Conference focuses on Latino health

by Sara McGahan | 2/21/16 7:08pm

The Geisel School of Medicine chapter of the Latino Medical Students Association recently celebrated one year of existence. Coinciding with their one-year anniversary, the group hosted the LMSA Northeast Regional Conference this weekend.

The conference, which is held every year at various institutions around the northeastern United States, attracted over 250 people to DHMC this Saturday, conference coordinator and LMSA member Claire Hogue Med’18 said.

Adrianna Stanley Med’18 and Fernando Vazquez Med’18 — the two founders of Geisel’s LMSA’s chapter — attended last year’s LMSA northeast regional conference at Johns’ Hopkins University. They decided to do so to figure out how to make their new chapter flourish and run effectively, Stanley said. While they were there, they placed a bid to host the conference this year.

“I think the reason we ended up winning was because we were such a new chapter,” Stanley said. “We wanted to expand the LMSA further north.”

Geisel is the only rural medical school in the LMSA northeast region, and Stanley and Vazquez highlighted the unique programs they could hold when bidding to get the conference in Hanover, Stanley said.

Each year, the conference’s theme — which is chosen by the LMSA northeast executive board — changes. This year, the theme of the conference is “Fortaleciendo Raíces: Uniting Efforts in the Changing Face of Healthcare.”

“Fortaleciendo Raíces,” which means strengthening roots, is particularly appropriate for this year’s conference, as the conference this year brought together and strengthened the Latino community, Stanley said.

High school students, pre-medical college students, medical students, graduate students, physicians and others interested in addressing health disparities in the Latino community were invited to attend the event. Workshops that targeted many of these participants occurred at the conference, with topics such as learning how to ace the medical school admissions process to learning about medical imaging with individuals from Dartmouth-Hitchcock Medical Center’s radiology department.

Sergio Davila, a Harvard University doctorate, student who led a workshop about Latinos in biomedical research, said that he was excited that high school and college students on the pre-medical track were eager to think about their career in medicine and interested in enhancing their education.

Davila, who saw the modern impact of medicine firsthand after his grandmother was diagnosed with cancer and survived, tried to think about the uncertainties and questions he had as an undergraduate when he responded to the questions from younger students in his workshop.

While the workshops aimed to equip students with skills and resources, the panels aimed to educate the greater community about Latino health in general, Stanley said.

Two keynote speakers addressed the conference: Kenneth Dominguez, a medical epidemiologist working at the Center for Disease Control, and Chidi Achebe Med’96, the CEO and chairman of African Integrated Development Enterprise.

In addition, there was a session on the Dartmouth Geisel Migrant Health project, which is an organization that aims to provide medical care to migrant workers at no cost.

Stanley said that she thinks few people know about the significant Latino migrant dairy farm worker population living in the Upper Valley. This session was “eye-opening” to many members of the conference, Stanley said, as it focused on the often-unnoticed Latino population permanently living here.

Although they are a new student organization, Hogue — whose role as conference coordinator was to make sure everything ran smoothly on Saturday — said that the Geisel administration and other medical students were very supportive as they put together the conference. Fifty volunteers from Geisel helped the day of the event, she added.

LMSA chapter member Aurora Robledo Med’18 said her favorite part of the conference was seeing so many people interested in learning about Latino health and celebrating Latino culture.

Vazquez added that he got the sense that people did not realize how large the conference was going to be, but the large turnout allowed the Dartmouth community to see how far the organization has come in just one year.
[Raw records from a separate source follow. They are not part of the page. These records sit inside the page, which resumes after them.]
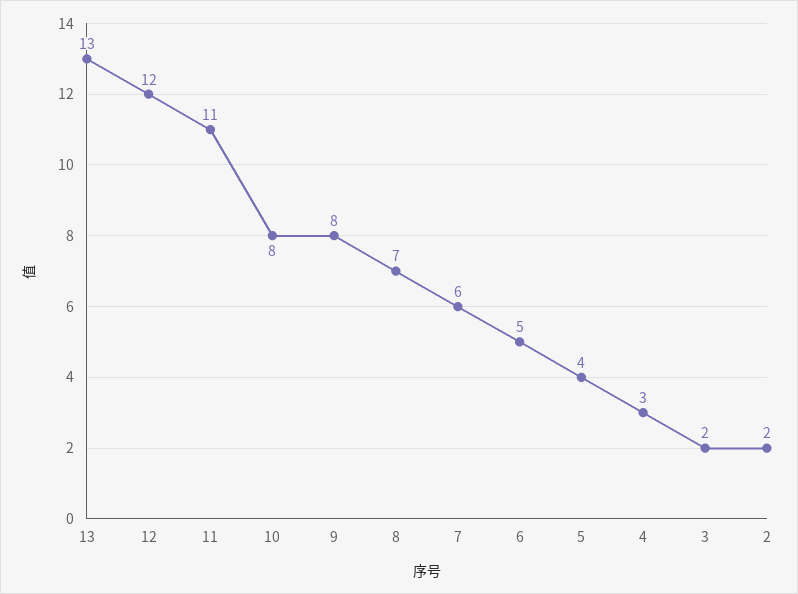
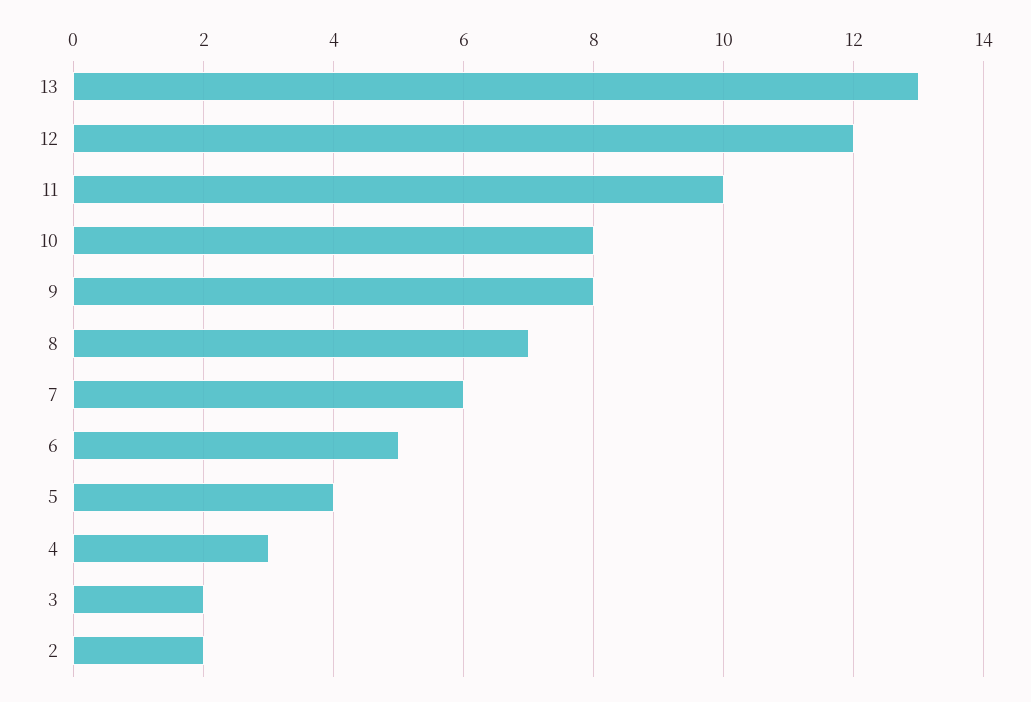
  {
    "13": 13,
    "12": 12,
-   "11": 11,
+   "11": 10,
    "10": 8,
    "9": 8,
    "8": 7,
    "7": 6,
    "6": 5,
    "5": 4,
    "4": 3,
    "3": 2,
    "2": 2
  }

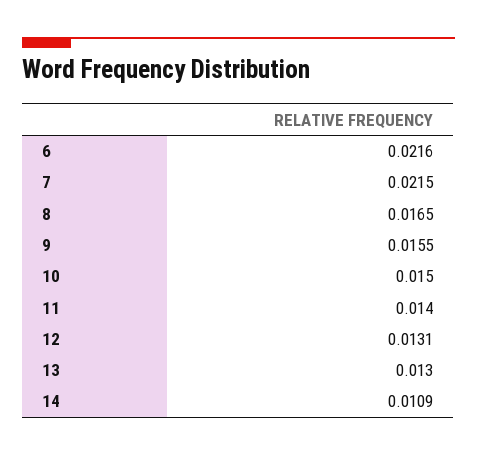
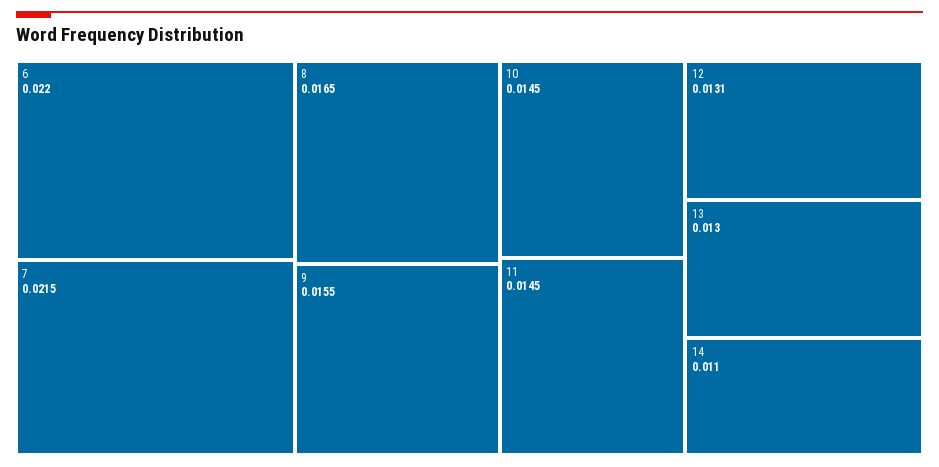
  {
-   "6": 0.0216,
+   "6": 0.022,
    "7": 0.0215,
    "8": 0.0165,
    "9": 0.0155,
-   "10": 0.015,
+   "10": 0.0145,
-   "11": 0.014,
+   "11": 0.0145,
    "12": 0.0131,
    "13": 0.013,
-   "14": 0.0109
+   "14": 0.011
  }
Stanley said that she wanted to found the LMSA chapter at Geisel after recognizing the lack of a cohesive Latino community amongst the student body at Geisel. Most medical schools have an LMSA chapter, which provides the community and the space for discussing distinct Latino experiences, Stanley said.

When she decided to come to Geisel, Stanely said to herself, “OK, Dartmouth is the fourth oldest medical school in country, and there’s no LMSA chapter. This is a huge problem and we need to change that.”

Vazquez echoed this sentiment, saying that he personally wanted to start an LMSA chapter at the College to help recruit more Latino students to Geisel.

“I have actually met numerous students throughout New England and the East Coast who were accepted to Geisel, but chose not to come because they felt like Dartmouth as an institution had nothing to offer them as Latinos,” Vazquez said.

Vazquez added that he also wanted to more adequately prepare his fellow Geisel medical students to care for their Latino peers slated to increase in number in the upcoming years through the founding of LMSA.

When Stanley approached Robledo and told her about starting an LMSA chapter at the College, Robledo said she was excited to join. While there was a group of students interested in celebrating Latino culture and conscious of the health issues faced by Latino, there was not a concrete organization that got these students to congregate.

“It’s given us a good opportunity to meet together, to have fiestas every so often and to throw this conference,” Robledo said.